Donating Personal & Family Papers

Please contact an archivist to discuss your potential donation before sending anything to the AJA. The Executive Director and archivists will make the decision to accept material based on the AJA collection policy. The following is excerpted from the Society of American Archivists' brochure, "A Guide to Donating Your Personal or Family Papers to a Repository."

Letters, diaries, photos, and other material collected over the years give vital and unique information regarding your life or the history of your family. And while these papers obviously matter to you, they may be important to your community, state, or nation, too. Whether or not members of your family attained a degree of fame, they have contributed to the heritage of a certain place and time. When you donate your personal or family papers to a manuscript repository, your family history becomes a part of your community's collective memory.

What to Preserve

Most repositories accept donations of as little as a single item and as large as dozens of boxes. Material need not be organized; it need not be "old"; and it need not relate to a famous individual, event, or organization in order for it to be historically significant. Generally, however, repositories are more interested in a coherent body of material rather than individual items; photos, tapes, and films should be identified. Repositories usually ask that historical material itself not be mailed or dropped off without first consulting with the staff; a repository must evaluate all material offered and ask the donor to sign a donation agreement.
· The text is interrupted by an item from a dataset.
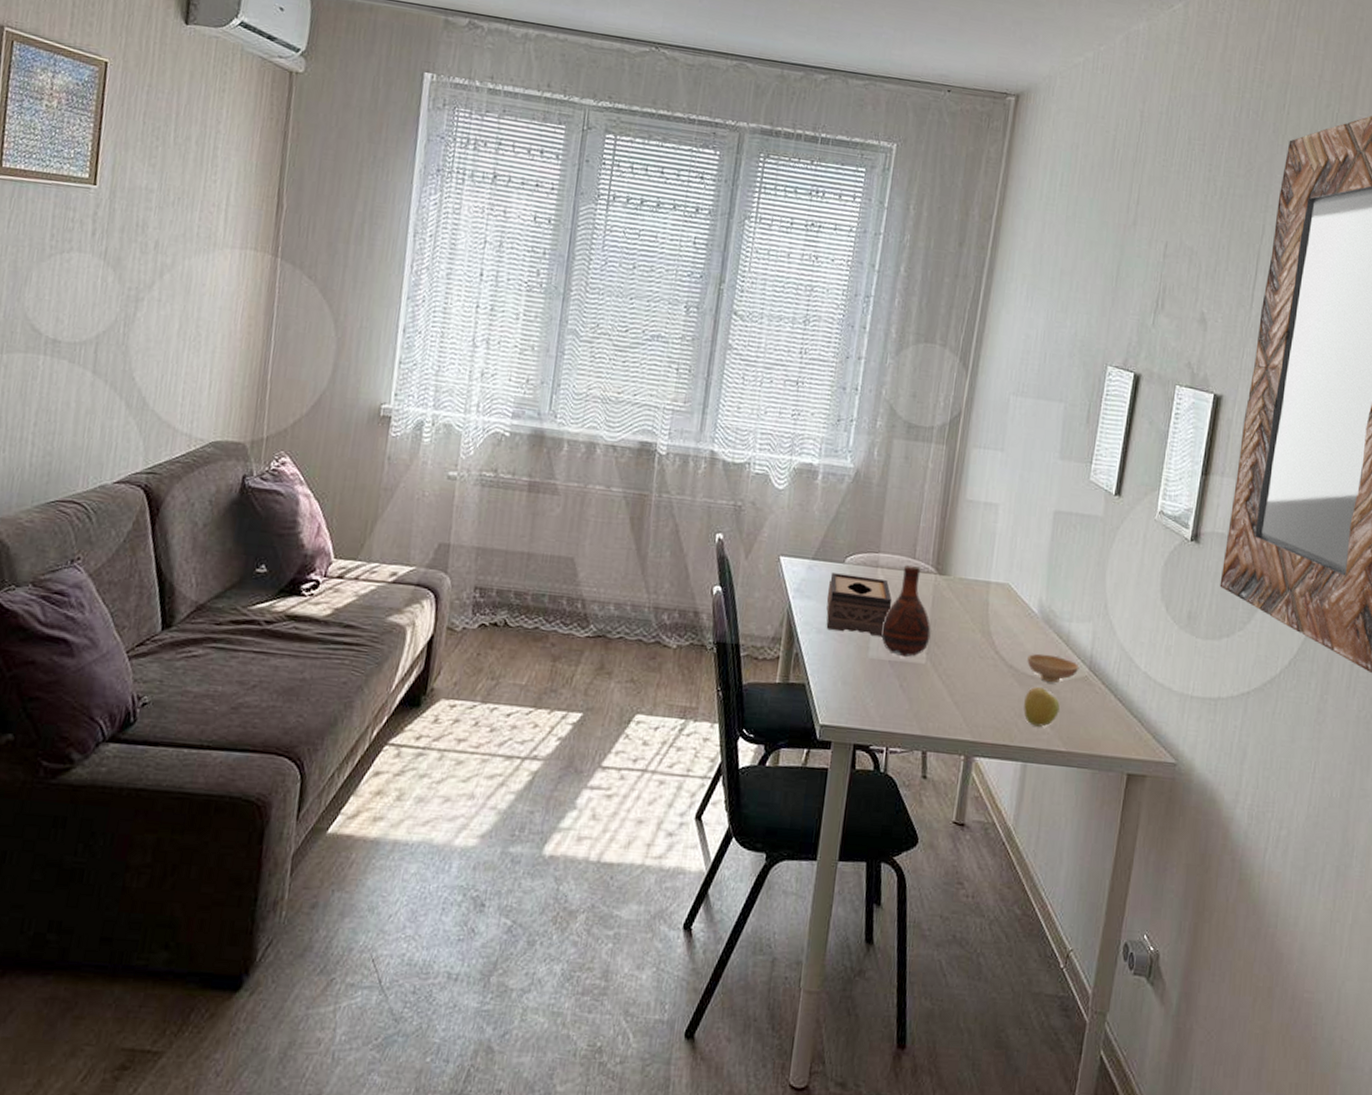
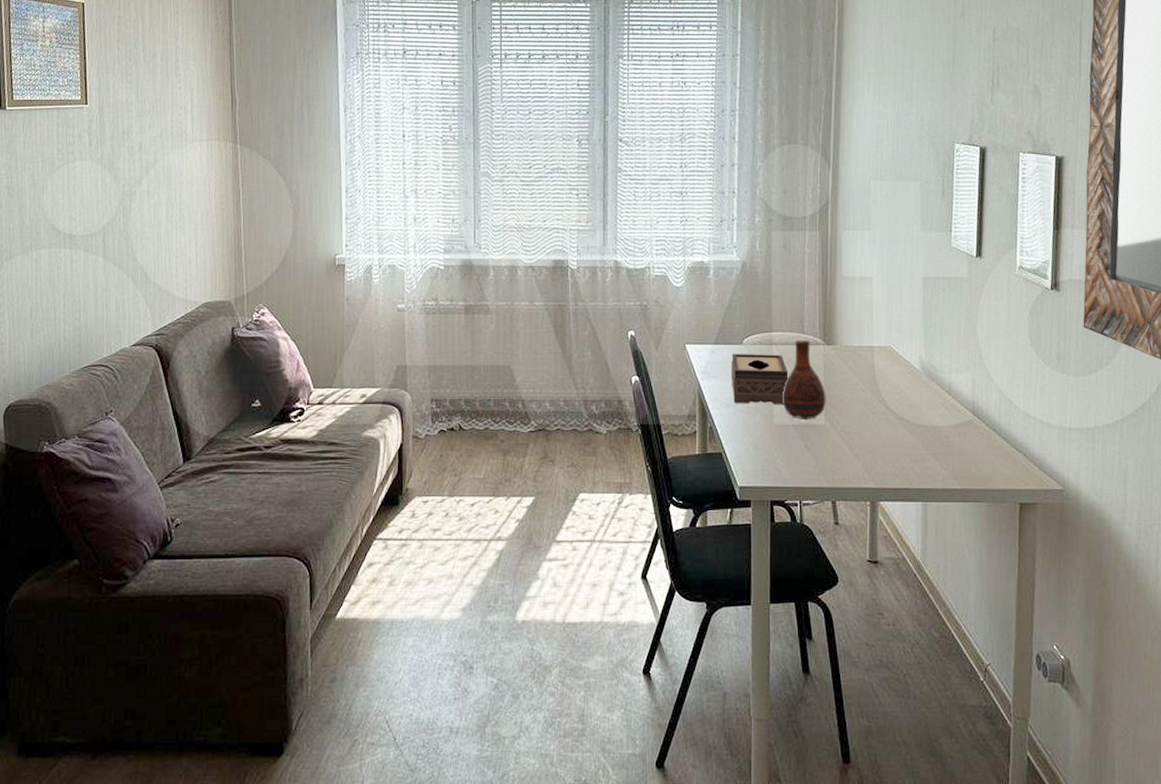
apple: present [1024,687,1060,727] -> none [918,435,950,469]
bowl: present [1027,653,1080,683] -> none [915,404,964,430]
Do you need to "cull" the papers or reorganize them?
Archivists are experts in identifying materials that should be transferred to a repository or manuscript library. Because the research value of records may be diminished if items are removed or if the records are rearranged, donors are encouraged to contact the repository staff before weeding, discarding, or reorganizing their papers and records.

Examples of historically valuable material.
While it is important that the archives staff be permitted to survey papers or records in order to determine which materials have enduring historical value, listed below are types of materials that are often valuable to a researcher. These lists, which are suggestive and not definitive, illustrate the wide range of documentation often useful for historical and administrative research.

Among the types of materials in personal and family papers of interest to researchers are:

  • brochures and flyers
  • business records
  • diaries
  • films/videos/audio tapes (labeled)
  • genealogical information
  • legal documents
  • letters
  • memoirs/reminiscences
  • minutes/reports
  • photographs (labeled)
  • professional papers
  • scrapbooks/photo albums
  • speeches/lectures

Also of interest are files relating to the individual's civic, business, religious, political, and social activities.

Churches, political organizations, businesses, economic interest groups, community groups, voluntary associations, professional associations, and other collective enterprises all produce records which document their purpose, policies, and activities. An individual or family may hold the records of such a business or organization, and this material, too, may be significant.